A pile of gravel is conical in shape. If the diameter is approximately 6.8m and the height is 2.8m, what is the volume of gravel in the pile.
v = (1/3)pi(r^2)h
r = d/2
= 6.8/2
= 3.4
v = (1/3)pi(3.4^2)(2.8)
still don't get this formula could you show me how to get the answer in more details?

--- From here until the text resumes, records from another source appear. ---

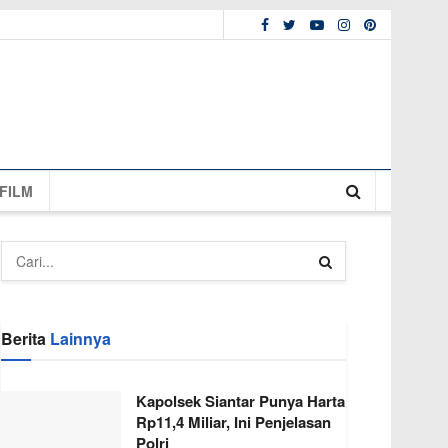
FILM
Berita
Lainnya
Kapolsek Siantar Punya Harta
Rp11,4 Miliar, Ini Penjelasan
Polri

To calculate the volume of a conical pile, we can use the formula:
V = (1/3) * π * r^2 * h
Where:
V = Volume of the cone
π ≈ 3.14159 (Pi)
r = Radius of the base of the cone
h = Height of the cone
First, we need to calculate the radius (r) of the cone. The diameter (d) is given as 6.8 meters, so we can find the radius by dividing the diameter by 2:
r = d/2 = 6.8/2 = 3.4 meters
Now that we have the radius and height, we can calculate the volume of the cone:
V = (1/3) * π * r^2 * h
= (1/3) * 3.14159 * (3.4^2) * 2.8
= 3.14159 * (3.4^2) * 2.8 / 3
Let's calculate this value:
V ≈ 3.14159 * 11.56 * 2.8 / 3
≈ 3.14159 * 32.368 * 2.8 / 3
≈ 3.14159 * 90.5344 / 3
≈ 284.16132 / 3
≈ 94.72044 cubic meters
Therefore, the volume of gravel in the pile is approximately 94.72 cubic meters.